Seitdem ich stolzer Besitzer eines iPods bin höre ich Podcasts. Irgendwie ist das wie Radio hören im „Retro-Look“. Auf alle Fälle keine unliebsamen Werbungen und nicht das ganze BlaBla, was ich eh nicht hören möchte. Die Themen, die auf meinem iPod oder meinem MP3-Player kommen bestimme ich selber und dies sind, da ich mich für Naturwissenschaft, Physik, Philosophie und Schulbildung interessiere folgende Perlen aus dem Bereich Naturwissenschaft:


FM4- Science Busters: Eindeutig mein Lieblingspodcast zum Thema Physik. „Prof. Heinz Oberhummer, theoretische Physik, TU – Wien, Univ.lekt. und Bestsellerautor Werner Gruber, experimentelle Physik, UNI – Wien, und der Kabarettist Martin Puntigam, Studienabbrecher, UNI Graz, erklären allen, die das wollen, die Welt und ihr Drumherum.“


dradio.de Wissenschaft im Brennpunkt: „Bericht- erstattung über neue Forschungsergebnisse, technische und wissenschaftliche Hintergründe, Reportagen aus Laboratorien.“ Das dradio (Deutschlandfunk) bietet eine ganze Reihe hochwertiger Podcasts an.

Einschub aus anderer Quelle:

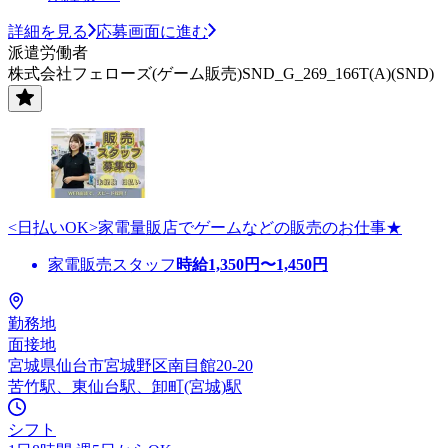
詳細を見る
応募画面に進む
派遣労働者
株式会社フェローズ(ゲーム販売)SND_G_269_166T(A)(SND)
<日払いOK>家電量販店でゲームなどの販売のお仕事★
家電販売スタッフ
時給
1,350
円〜
1,450
円
勤務地
面接地
宮城県仙台市宮城野区南目館20-20
苦竹駅、東仙台駅、卸町(宮城)駅
シフト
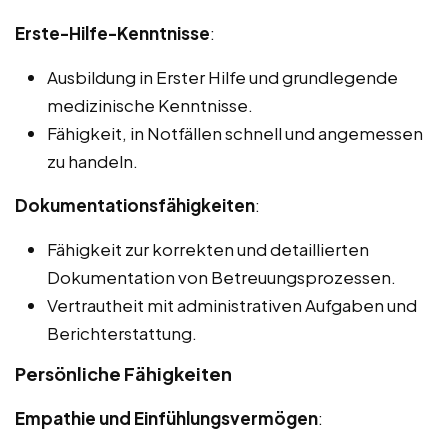
Erste-Hilfe-Kenntnisse
:
Ausbildung in Erster Hilfe und grundlegende
medizinische Kenntnisse.
Fähigkeit, in Notfällen schnell und angemessen
zu handeln.
Dokumentationsfähigkeiten
:
Fähigkeit zur korrekten und detaillierten
Dokumentation von Betreuungsprozessen.
Vertrautheit mit administrativen Aufgaben und
Berichterstattung.
Persönliche Fähigkeiten
Empathie und Einfühlungsvermögen
:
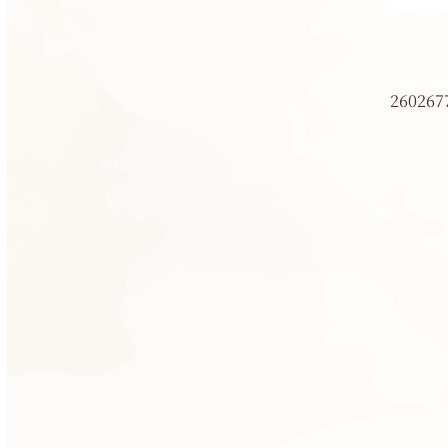
260267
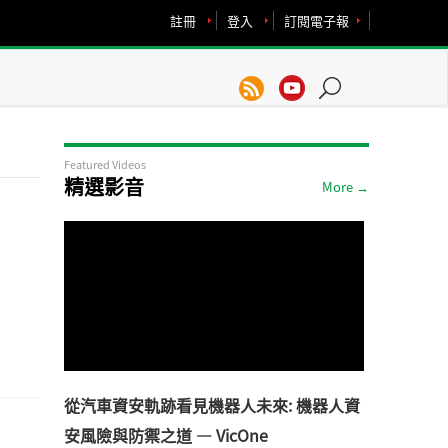
註冊
登入
訂閱電子報
Featured Videos
精選影音
More →
從汽車資安軌跡看見機器人未來: 機器人資
安風險與防禦之道 — VicOne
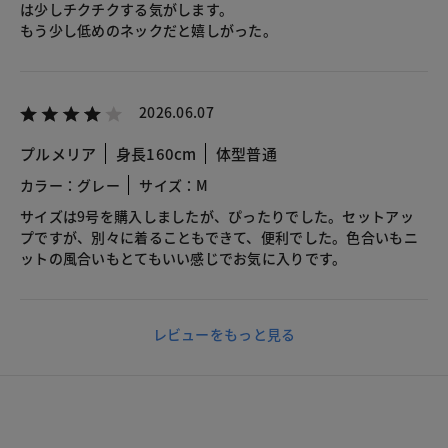
は少しチクチクする気がします。
もう少し低めのネックだと嬉しがった。
2026.06.07
プルメリア
身長160cm
体型普通
カラー：グレー
サイズ：M
サイズは9号を購入しましたが、ぴったりでした。セットアッ
プですが、別々に着ることもできて、便利でした。色合いもニ
ットの風合いもとてもいい感じでお気に入りです。
レビューをもっと見る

Für mich natürlich Wissenschaft im Brennpunkt und das Themenpodcast Wissenschaft und Bildung.


WDR – Quarks & Co: Bald schon ein Klassiker unter den Wissenschaftssendungen. Man kann die Sendungen auch als Videopodcast bekommen. Für die, die viel Speicher zur Verfügung haben.

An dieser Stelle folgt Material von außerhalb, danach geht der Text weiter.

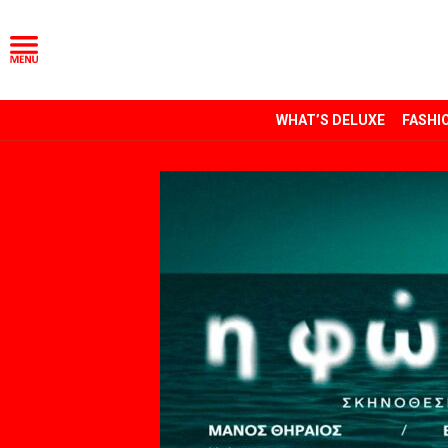
WHAT’S DELUXE
FASHI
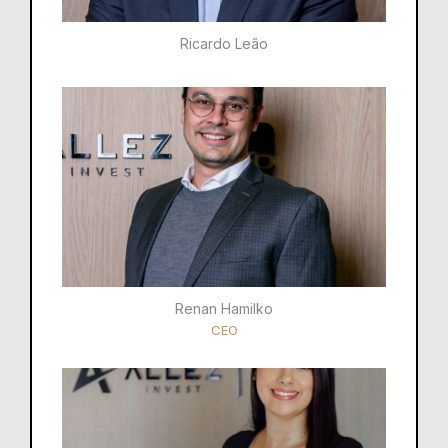
Ricardo Leão​
Renan Hamilko​
CEO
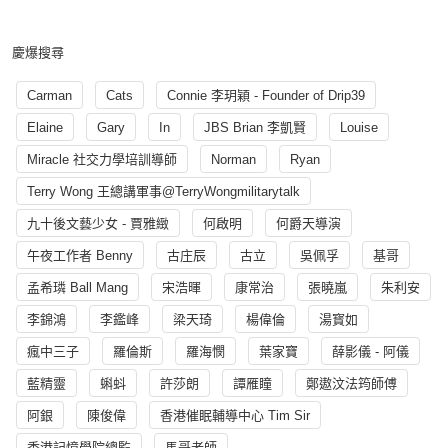
慶爆搜尋
Carman
Cats
Connie 李玥穎 - Founder of Drip39
Elaine
Gary
In
JBS Brian 李凱賢
Louise
Miracle 社交力學培訓導師
Norman
Ryan
Terry Wong 王總講軍事@TerryWongmilitarytalk
九十後文藝少女 - 賈雅緻
何啟明
何爵天導演
午夜工作者 Benny
古庄辰
古立
吳佩孚
基哥
孟希璘 Ball Mang
宋浩暉
康常治
張曉嵐
朱利安
李錦鴻
李鑑峰
梁天琦
楊偉倫
湯寳如
瘋中三子
羅倫斯
羅海憫
葉家寶
薛影儀 - 阿儀
藍精靈
蝌蚪
許莎朗
譚雁瞳
鄭遨汶法筠師傅
阿銀
陳俊偉
香港催眠輔導中心 Tim Sir
香港記憶學院總監
馬哥老師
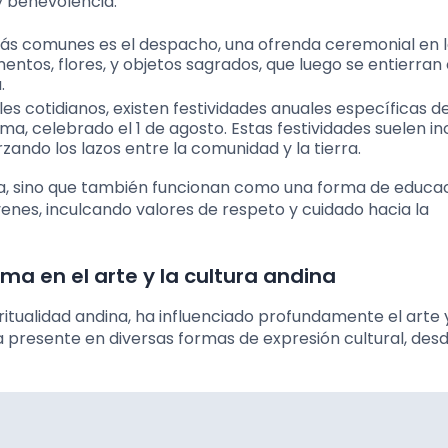
 y benevolencia.
 más comunes es el despacho, una ofrenda ceremonial en l
ntos, flores, y objetos sagrados, que luego se entierran
.
les cotidianos, existen festividades anuales específicas 
 celebrado el 1 de agosto. Estas festividades suelen inc
zando los lazos entre la comunidad y la tierra.
a, sino que también funcionan como una forma de educa
venes, inculcando valores de respeto y cuidado hacia la
a en el arte y la cultura andina
tualidad andina, ha influenciado profundamente el arte y
a presente en diversas formas de expresión cultural, desd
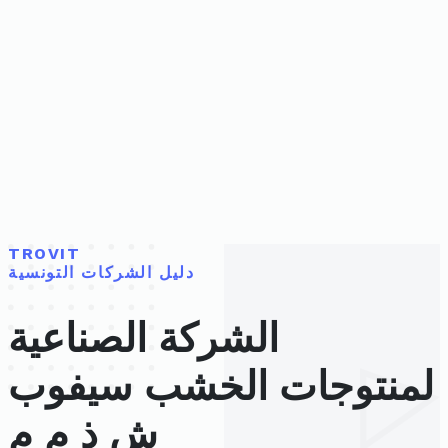
TROVIT
دليل الشركات التونسية
الشركة الصناعية
لمنتوجات الخشب سيفوب
ش ذ م م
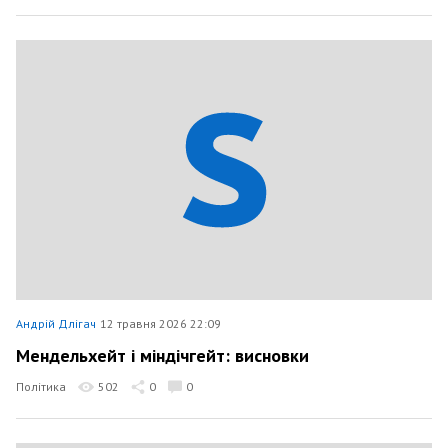
Андрій Длігач
12 травня 2026 22:09
Мендельхейт і міндічгейт: висновки
Політика
502
0
0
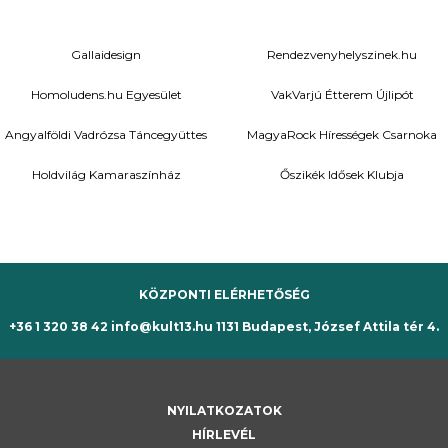
Gallaidesign
Rendezvenyhelyszinek.hu
Homoludens.hu Egyesület
VakVarjú Étterem Újlipót
Angyalföldi Vadrózsa Táncegyüttes
MagyaRock Hírességek Csarnoka
Holdvilág Kamaraszínház
Őszikék Idősek Klubja
KÖZPONTI ELÉRHETŐSÉG
+36 1 320 38 42
info@kult13.hu
1131 Budapest, József Attila tér 4.
NYILATKOZATOK
HÍRLEVÉL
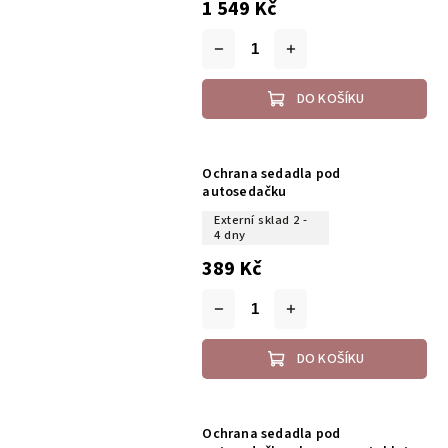
1 549 Kč
DO KOŠÍKU
Ochrana sedadla pod
autosedačku
Externí sklad 2 -
4 dny
389 Kč
DO KOŠÍKU
Ochrana sedadla pod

Bayern 2- IQ – Wissenschaft und Forschung: Auch eine hochwertige Sendung mit einem breit gefächerten Spektrum an Themen aus: Natur- und Geisteswissenschaften, aus Medizin und Sozialwissenschaften, aus den Bereichen Computer und Telekommunikation. Von A(stronomie) bis Z(oologie) – ein bunter Themenmix mit Berichten, Interviews, Reportagen und Studiogästen.

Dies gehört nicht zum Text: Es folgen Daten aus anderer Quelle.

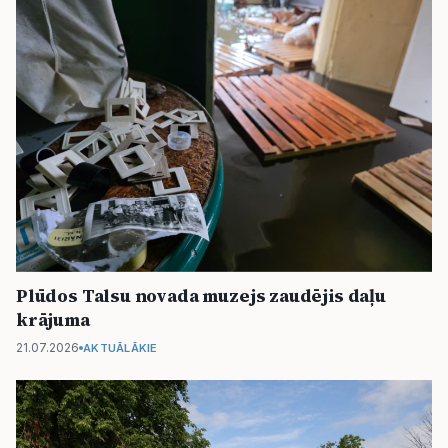
Plūdos Talsu novada muzejs zaudējis daļu
krājuma
21.07.2026
AKTUĀLĀKIE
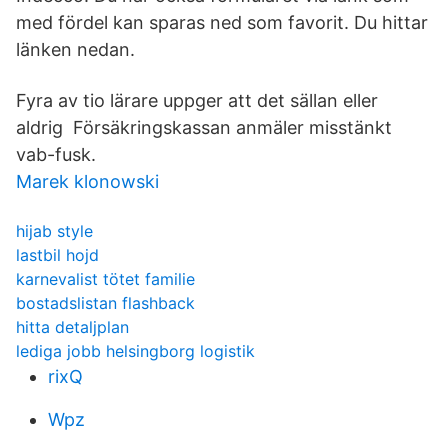
med fördel kan sparas ned som favorit. Du hittar
länken nedan.
Fyra av tio lärare uppger att det sällan eller
aldrig Försäkringskassan anmäler misstänkt
vab-fusk.
Marek klonowski
hijab style
lastbil hojd
karnevalist tötet familie
bostadslistan flashback
hitta detaljplan
lediga jobb helsingborg logistik
rixQ
Wpz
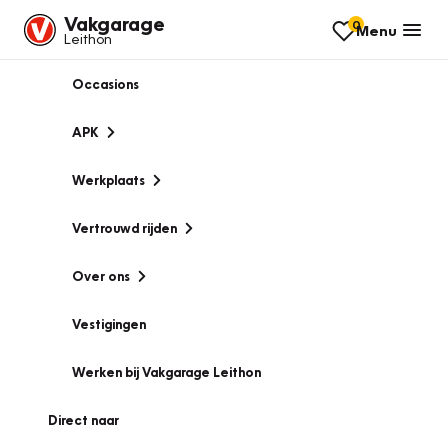
Vakgarage
0
Menu
Leithon
Occasions
APK
Werkplaats
Vertrouwd rijden
Over ons
Vestigingen
Werken bij Vakgarage Leithon
Direct naar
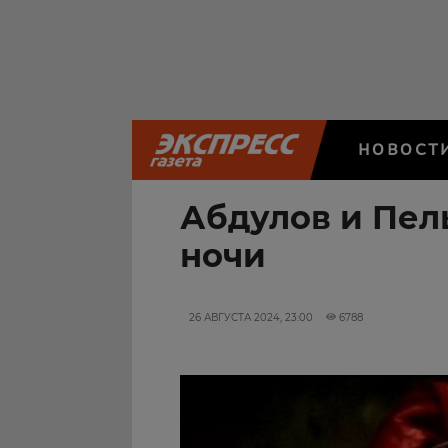
НОВОСТ
Абдулов и Пел
ночи
26 АВГУСТА 2024, 23:00
6788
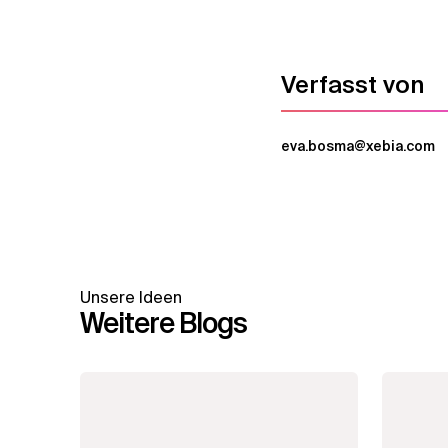
Verfasst von
eva.bosma@xebia.com
Unsere Ideen
Weitere Blogs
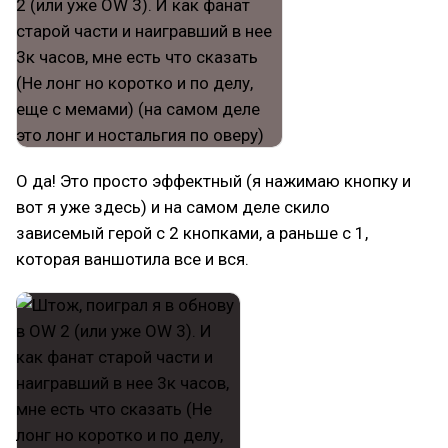
О да! Это просто эффектный (я нажимаю кнопку и
вот я уже здесь) и на самом деле скило
зависемый герой с 2 кнопками, а раньше с 1,
которая ваншотила все и вся.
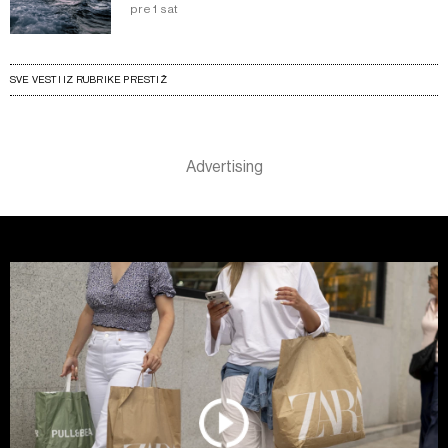
pre 1 sat
SVE VESTI IZ RUBRIKE PRESTIŽ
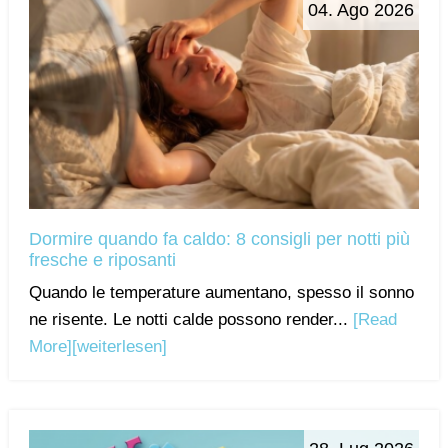
04. Ago 2026
Dormire quando fa caldo: 8 consigli per notti più
fresche e riposanti
Quando le temperature aumentano, spesso il sonno
ne risente. Le notti calde possono render...
[Read
More]
[weiterlesen]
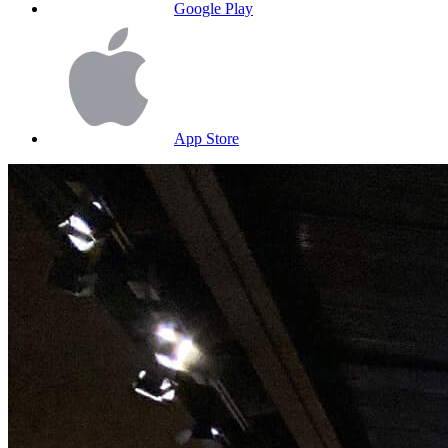
Google Play
App Store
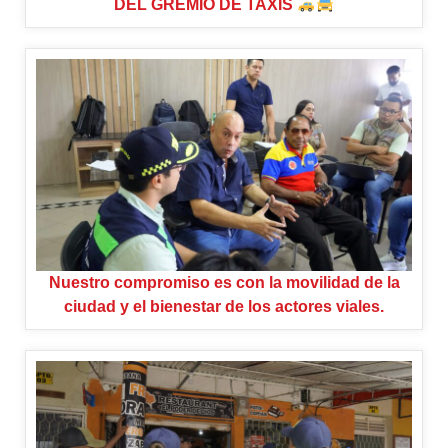
DEL GREMIO DE TAXIS
Nuestro compromiso es con la movilidad de la
ciudad y el bienestar de los actores viales.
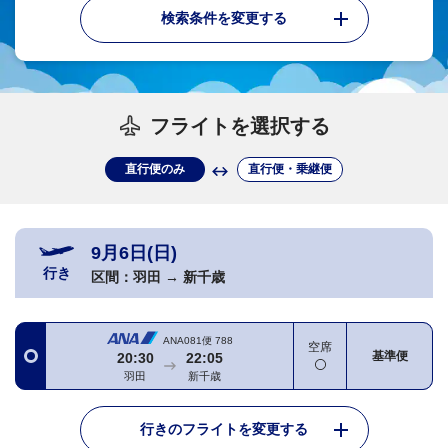
検索条件を変更する
フライトを選択する
直行便のみ
直行便・乗継便
9月6日(日)
行き
区間：
羽田
→
新千歳
ANA081便
788
空席
基準便
20:30
22:05
羽田
新千歳
行きのフライトを変更する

Weitere Links zum Thema Podcast:

Nachtrag 4.09.08

Gerade habe ich über meinen Feedreader einen neuen Physik-Podcast gefunden. Den Welt der Physik-Podcast werde ich doch gleich mal ausprobieren.

Why do I blog this?: Um mich von meiner Klausur abzulenken, die ich morgen habe!